1) La Fraternité n'attend pas que le Pape « se plie à sa volonté », ni surtout de pouvoir enfin « pardonner à Rome ». Où avez-vous trouvé ces étranges attentes ?
Dans les préalables posés par la FSSPX. Préalables d'ailleurs fort discutables.
2) ? La Fraternité était toute proche d'un « accord », mais la résistance des évêques l'a fait capoter.
a) de tout temps des évêques ont fait capoter des ouevres saintes ou non à Rome. Si la condition d'un retour est celle-là, alors autant déclarer le schisme, car cela ne changera jamais, hélas.
b) Ce ne sont pas ces évêques qui ont posé des préalables.
3) La Fraternité ne fait pas doublon avec l'Eglise.

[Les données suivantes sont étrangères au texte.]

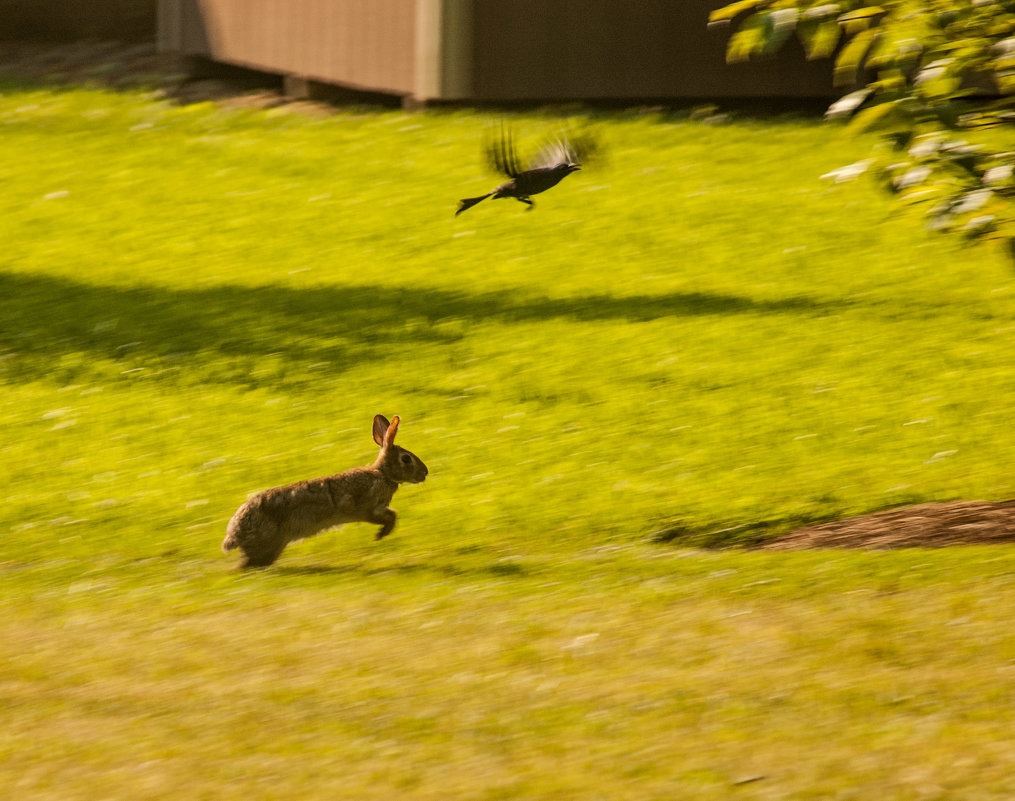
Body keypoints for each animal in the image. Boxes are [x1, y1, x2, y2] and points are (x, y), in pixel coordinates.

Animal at [222, 412, 428, 568]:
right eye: (406, 459)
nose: (425, 473)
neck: (383, 474)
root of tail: (233, 534)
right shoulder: (367, 510)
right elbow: (388, 517)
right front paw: (380, 535)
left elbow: (393, 514)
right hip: (267, 544)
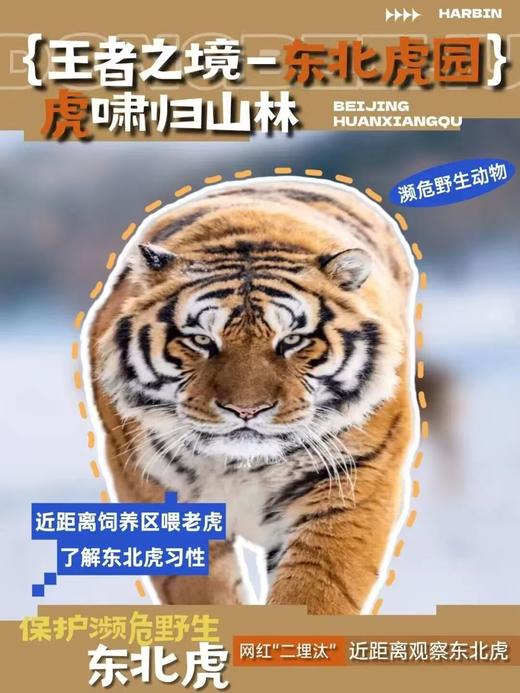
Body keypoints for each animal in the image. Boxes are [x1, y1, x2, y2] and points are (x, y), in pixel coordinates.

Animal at [85, 176, 418, 614]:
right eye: (201, 340)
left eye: (292, 340)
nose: (247, 410)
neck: (240, 467)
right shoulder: (153, 489)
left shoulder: (352, 484)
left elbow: (315, 593)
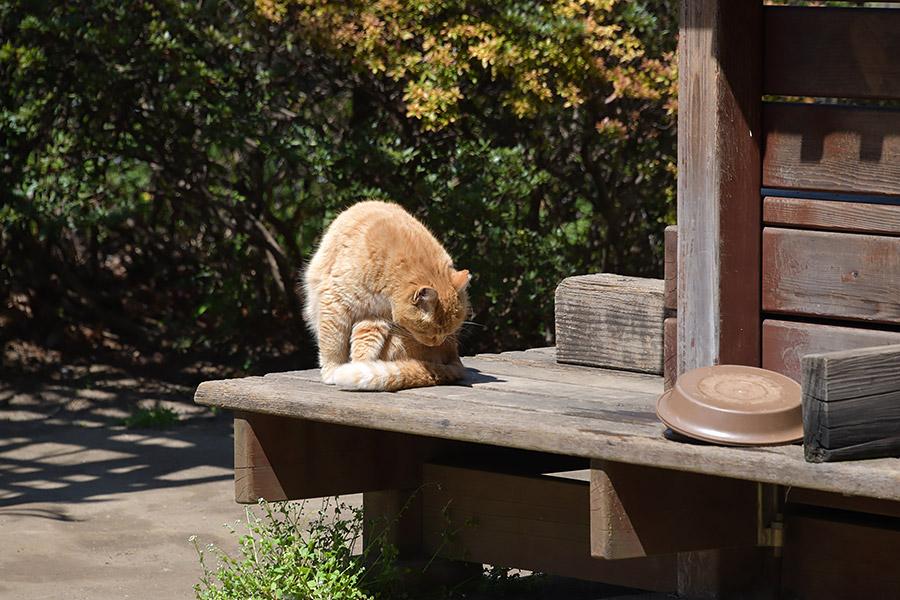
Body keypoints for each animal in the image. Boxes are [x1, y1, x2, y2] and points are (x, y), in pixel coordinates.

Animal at [302, 199, 472, 392]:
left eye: (449, 331)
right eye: (429, 332)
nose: (437, 343)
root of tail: (454, 354)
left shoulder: (375, 316)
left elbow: (364, 347)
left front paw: (359, 370)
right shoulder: (335, 305)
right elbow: (332, 345)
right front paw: (332, 371)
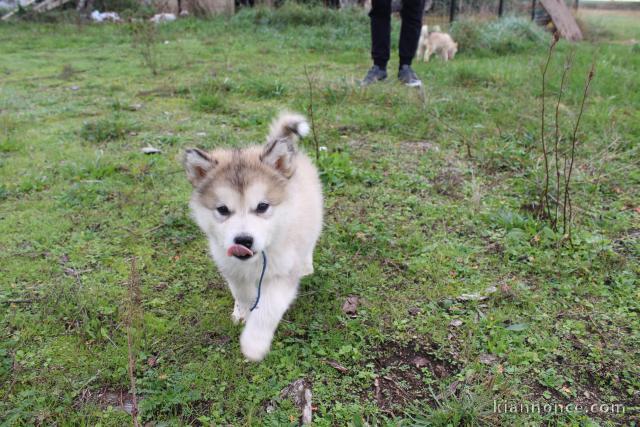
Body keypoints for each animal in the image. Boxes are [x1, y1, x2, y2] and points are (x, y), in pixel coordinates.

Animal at [182, 112, 322, 362]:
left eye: (262, 206)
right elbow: (242, 293)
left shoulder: (283, 274)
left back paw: (307, 266)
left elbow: (268, 308)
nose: (243, 241)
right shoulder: (232, 268)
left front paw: (254, 343)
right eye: (223, 209)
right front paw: (242, 313)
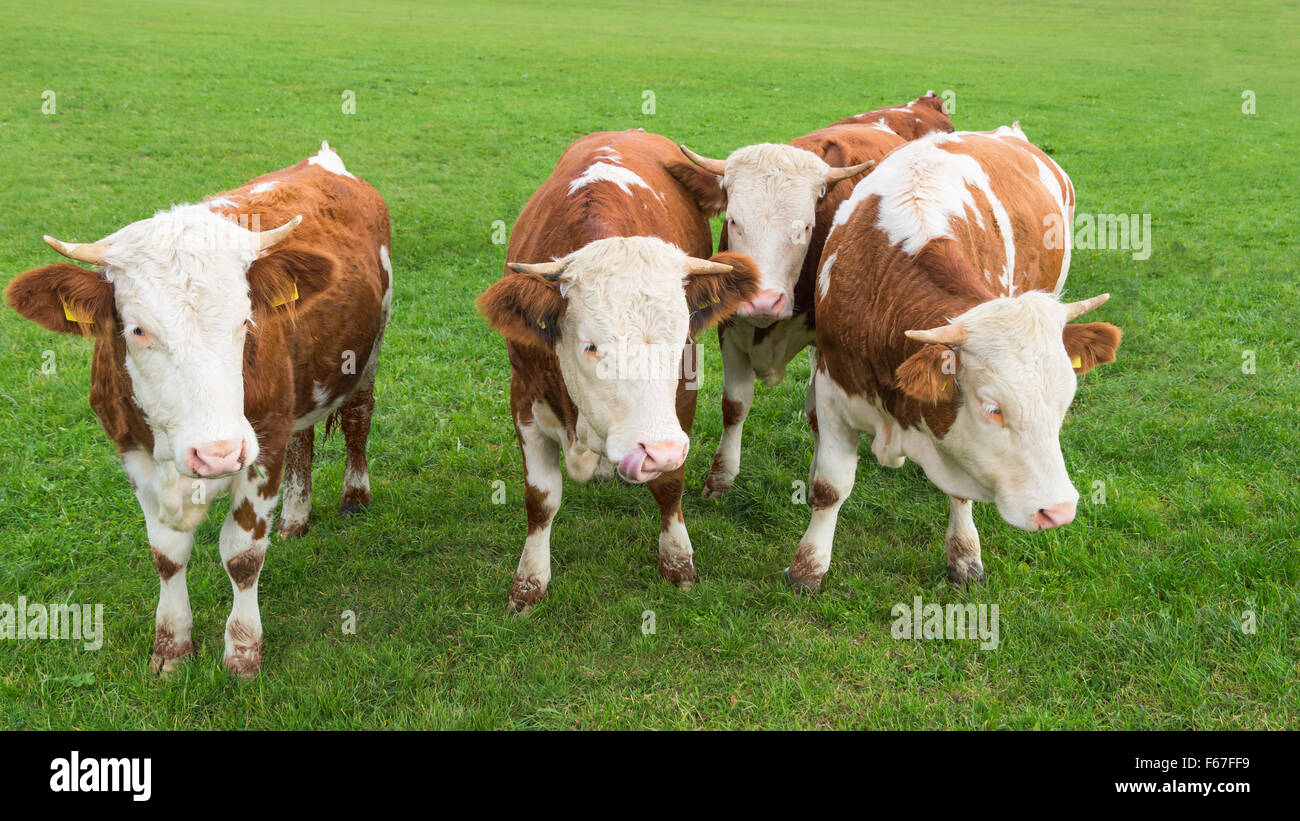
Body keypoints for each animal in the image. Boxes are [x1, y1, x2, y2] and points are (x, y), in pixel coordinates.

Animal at [6, 144, 390, 675]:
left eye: (246, 320)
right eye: (138, 329)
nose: (217, 454)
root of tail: (323, 160)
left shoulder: (262, 444)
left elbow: (243, 555)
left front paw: (243, 651)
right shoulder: (132, 451)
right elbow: (167, 554)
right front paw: (171, 646)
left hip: (368, 352)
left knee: (357, 416)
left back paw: (354, 495)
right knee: (305, 437)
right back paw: (295, 515)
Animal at [483, 128, 759, 613]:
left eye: (679, 341)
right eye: (591, 345)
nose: (656, 450)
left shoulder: (681, 399)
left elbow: (670, 484)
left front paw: (678, 562)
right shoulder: (523, 396)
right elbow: (541, 498)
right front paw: (529, 583)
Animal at [670, 92, 956, 496]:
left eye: (806, 227)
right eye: (733, 221)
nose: (763, 301)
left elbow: (819, 415)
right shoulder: (730, 329)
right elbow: (735, 404)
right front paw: (721, 477)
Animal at [785, 125, 1123, 589]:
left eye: (1064, 403)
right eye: (993, 408)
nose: (1058, 511)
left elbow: (961, 490)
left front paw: (964, 555)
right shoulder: (834, 389)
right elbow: (830, 487)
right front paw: (808, 567)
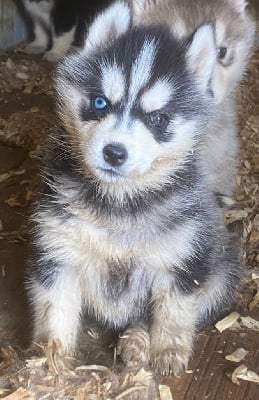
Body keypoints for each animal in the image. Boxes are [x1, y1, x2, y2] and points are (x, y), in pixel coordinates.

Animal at [26, 0, 242, 376]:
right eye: (100, 102)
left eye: (158, 119)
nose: (114, 152)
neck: (120, 203)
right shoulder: (58, 253)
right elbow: (55, 309)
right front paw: (51, 359)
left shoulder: (183, 261)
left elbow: (173, 312)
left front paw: (167, 351)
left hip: (220, 274)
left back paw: (137, 341)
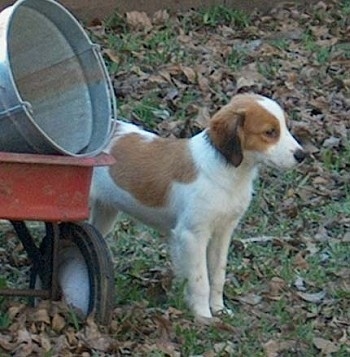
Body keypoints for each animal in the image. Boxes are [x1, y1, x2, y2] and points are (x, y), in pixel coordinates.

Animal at [89, 92, 304, 318]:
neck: (228, 172)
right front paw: (203, 316)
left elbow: (217, 275)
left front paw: (219, 310)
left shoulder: (222, 233)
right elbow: (200, 281)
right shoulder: (193, 235)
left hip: (105, 214)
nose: (302, 155)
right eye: (270, 132)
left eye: (285, 127)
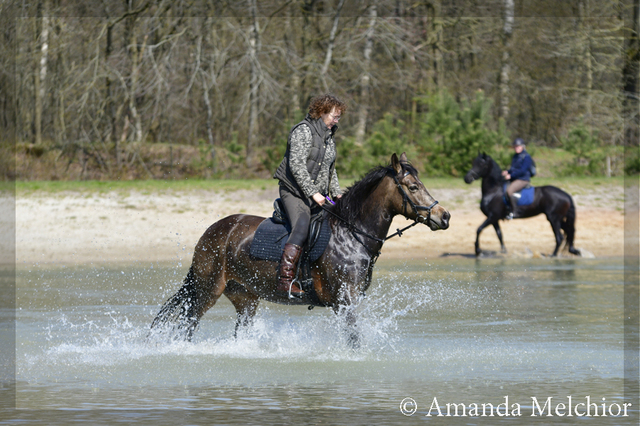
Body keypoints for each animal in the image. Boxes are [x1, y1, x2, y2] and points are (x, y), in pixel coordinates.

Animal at [149, 153, 450, 346]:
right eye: (413, 186)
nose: (444, 216)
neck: (351, 234)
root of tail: (213, 230)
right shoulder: (346, 301)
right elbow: (354, 340)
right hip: (207, 290)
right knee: (188, 324)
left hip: (245, 298)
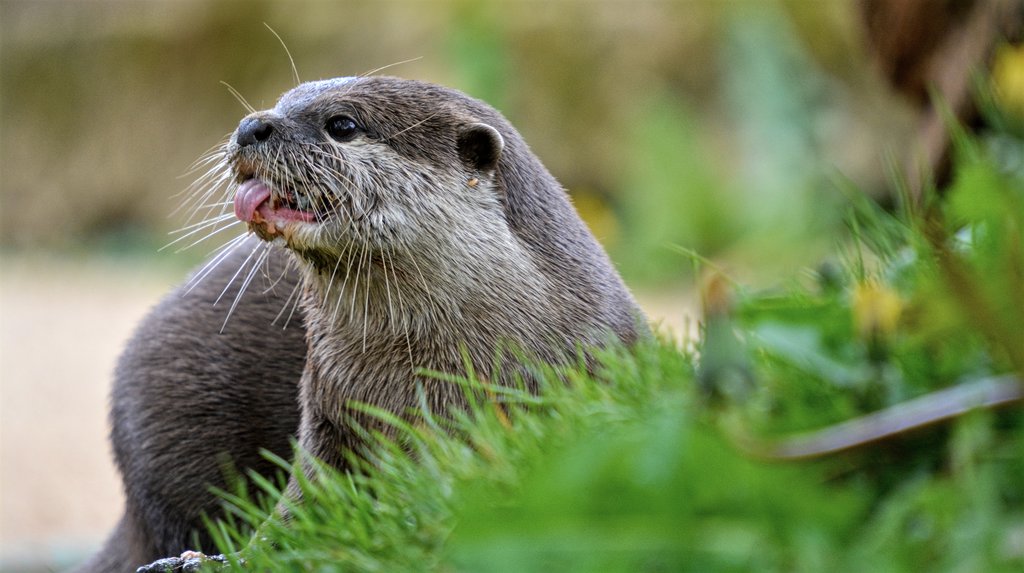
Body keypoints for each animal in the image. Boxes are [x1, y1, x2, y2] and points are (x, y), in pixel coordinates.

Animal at [71, 76, 646, 573]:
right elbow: (301, 506)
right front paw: (219, 562)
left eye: (342, 125)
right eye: (283, 101)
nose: (252, 125)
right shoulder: (326, 410)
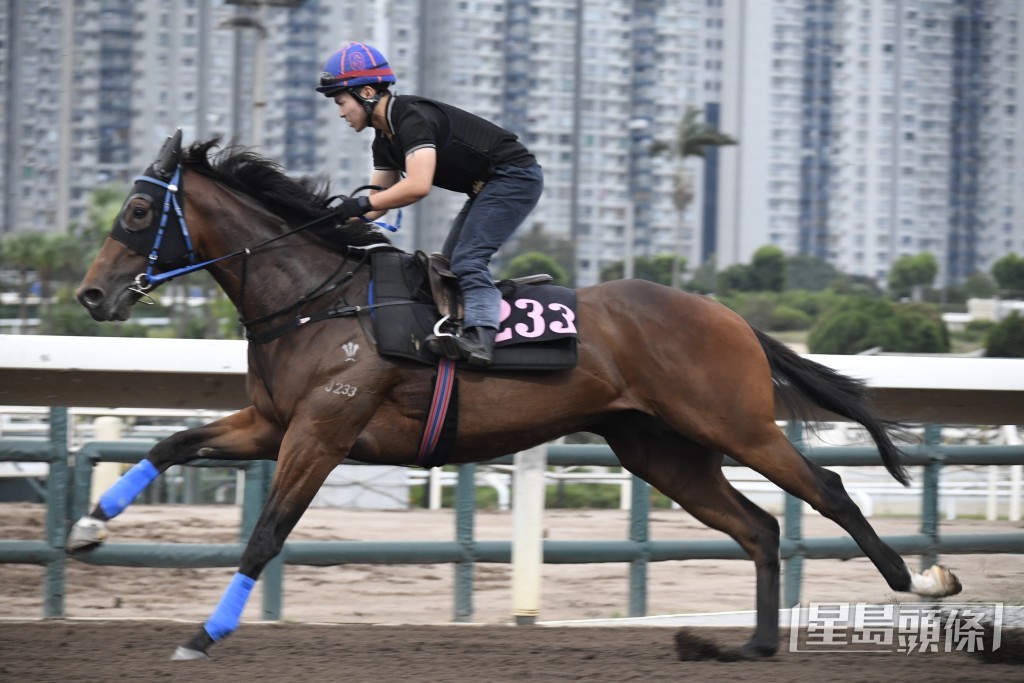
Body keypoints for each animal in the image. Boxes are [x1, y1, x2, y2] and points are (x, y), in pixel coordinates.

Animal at [68, 132, 954, 663]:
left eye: (139, 209)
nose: (90, 296)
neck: (319, 299)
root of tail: (730, 314)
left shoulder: (321, 431)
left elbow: (266, 533)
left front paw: (202, 634)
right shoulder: (273, 421)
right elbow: (170, 443)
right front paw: (87, 526)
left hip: (732, 422)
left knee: (826, 489)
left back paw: (923, 583)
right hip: (661, 449)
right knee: (760, 527)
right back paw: (751, 646)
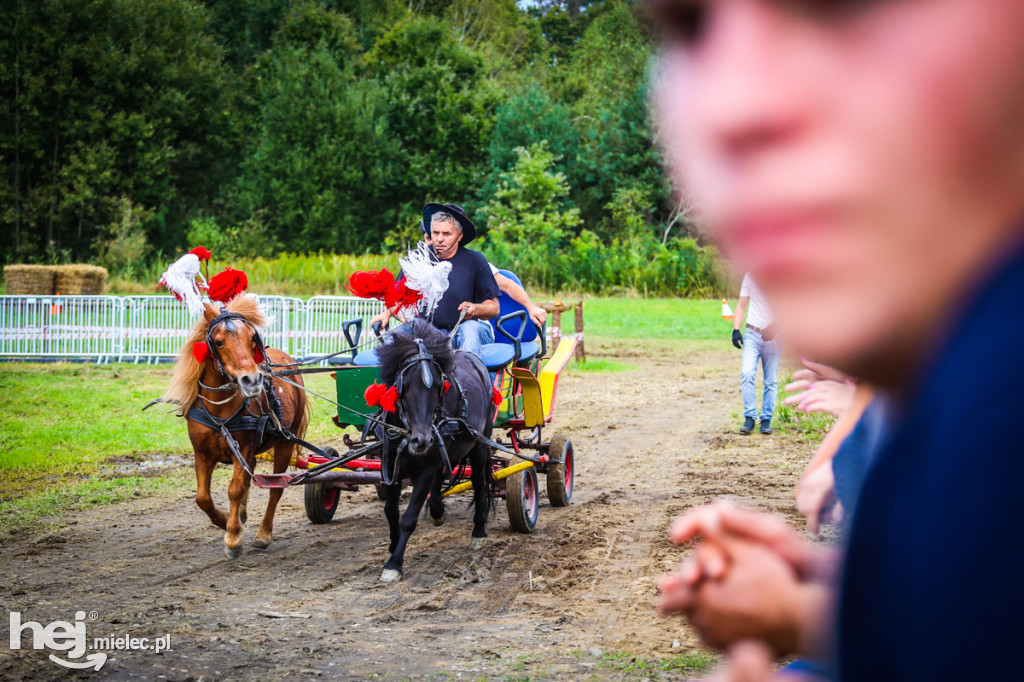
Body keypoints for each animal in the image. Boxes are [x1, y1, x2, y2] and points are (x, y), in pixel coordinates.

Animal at [163, 294, 305, 557]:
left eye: (251, 338)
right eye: (219, 342)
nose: (252, 380)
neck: (220, 411)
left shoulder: (245, 449)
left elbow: (235, 489)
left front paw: (232, 537)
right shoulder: (201, 453)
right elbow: (202, 497)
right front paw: (225, 520)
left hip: (285, 442)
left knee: (275, 488)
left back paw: (264, 533)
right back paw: (240, 514)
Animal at [374, 317, 493, 577]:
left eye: (439, 385)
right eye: (405, 385)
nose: (422, 441)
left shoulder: (426, 468)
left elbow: (408, 518)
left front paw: (394, 564)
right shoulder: (390, 466)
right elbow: (390, 511)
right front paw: (392, 547)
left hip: (479, 444)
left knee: (479, 482)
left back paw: (479, 531)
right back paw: (438, 510)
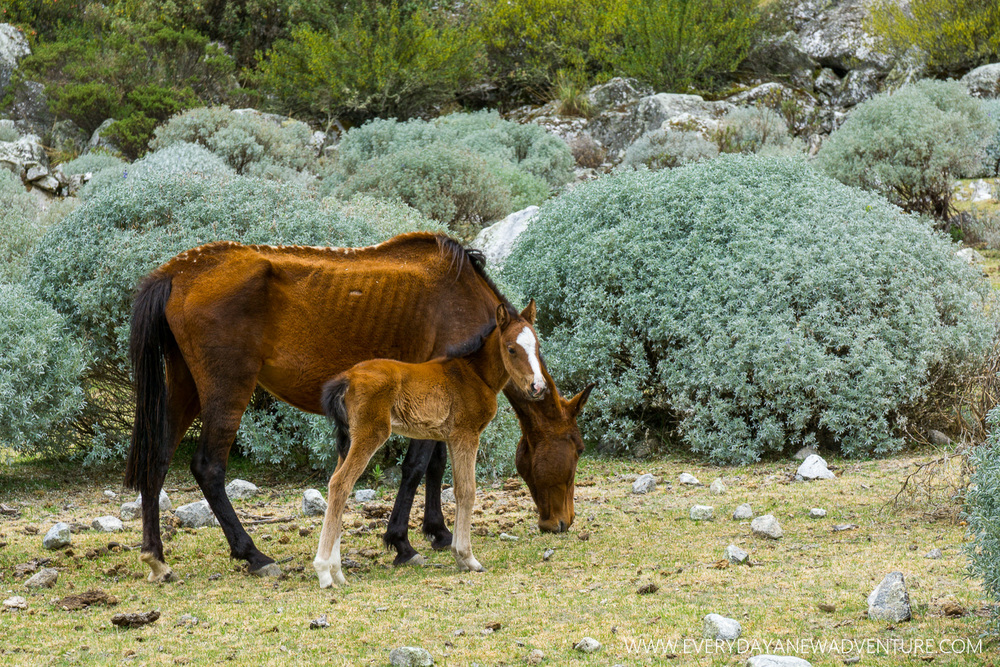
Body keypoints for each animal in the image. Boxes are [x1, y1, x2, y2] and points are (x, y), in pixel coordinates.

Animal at [126, 232, 592, 580]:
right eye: (578, 448)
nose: (561, 523)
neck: (463, 299)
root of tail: (177, 271)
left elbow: (436, 466)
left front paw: (437, 532)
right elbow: (417, 467)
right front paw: (403, 542)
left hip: (185, 386)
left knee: (158, 459)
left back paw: (156, 557)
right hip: (227, 391)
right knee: (208, 467)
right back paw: (253, 554)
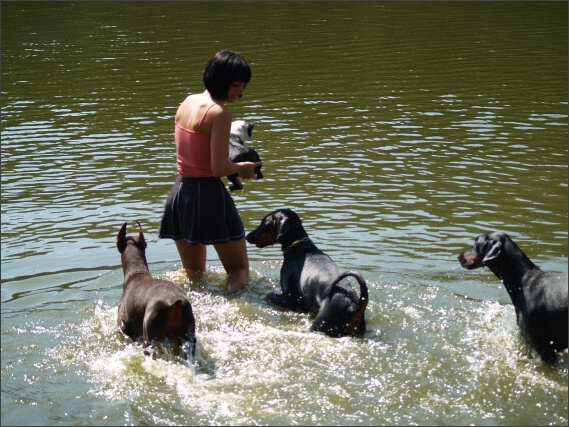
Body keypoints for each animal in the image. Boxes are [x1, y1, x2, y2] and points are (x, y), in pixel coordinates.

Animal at [246, 209, 366, 340]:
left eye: (264, 223)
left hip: (321, 324)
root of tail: (356, 306)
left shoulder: (290, 298)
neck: (298, 246)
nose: (247, 236)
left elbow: (269, 296)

Si peu ! Souvenez-vous des explications embarrassées de Bertrand au sujet d'une commission de droit canon remplaçant Rome. Etc.
4) Et si les familles sont divisées, les vocations perdues, à qui la faute ?
A des évêques qui n'aiment pas les âmes, qui n'aiment pas les âmes. Et justement j'aimerais être sûr que Mgr Fellay ne va pas en faire partie, étant entendu qu'il peut mener actuellement des négociations avec Rome sans qu'il soit besoin que je le sache.
Je suis aussi conscient qu'il sera difficile de faire une certaine paix sans reculer sur des points non négociables.
5) Moi, je vois des missionaires enflammés qui vont raviver la Foi des prêtres de par le monde entier. Je vois des vocations religieuses en grand nombre, des Philippines aux îles Fidji, en passant par les Indes, l'Europe et les Amériques.
Mais le nombre des prêtres et religieux de la FSSPX n'augmente pas, ou si peu. D'ailleurs le nombre ne fait rien à l'affaire. Dans la parabole des fruits de l'arbre il est question d'abord de la qualité.
6) Je vois une nouvelle contre-réforme, lente mais réelle, qui, petit à petit, recueille et soutient toutes les bonnes volontés, qu'elles soient parmi les laïcs ou le clergé.
Et qui est bloquée pour des raisons disciplinaires. Et quand le Pape, de manière incroyable, fait des avances quui permettent une réconciliation, c'est la FS¨SPX qui refuse. Alors ne parlons plus de nécessité.
Notre position est proche, simplement j'ai ressenti un phénomène de ras-le-bol après le 7 octobre quand j'ai entendu de grosses âneries venant justement de ceux qui se sont réjouis quand le projet d'accord avec Rome a capoté (apparemment).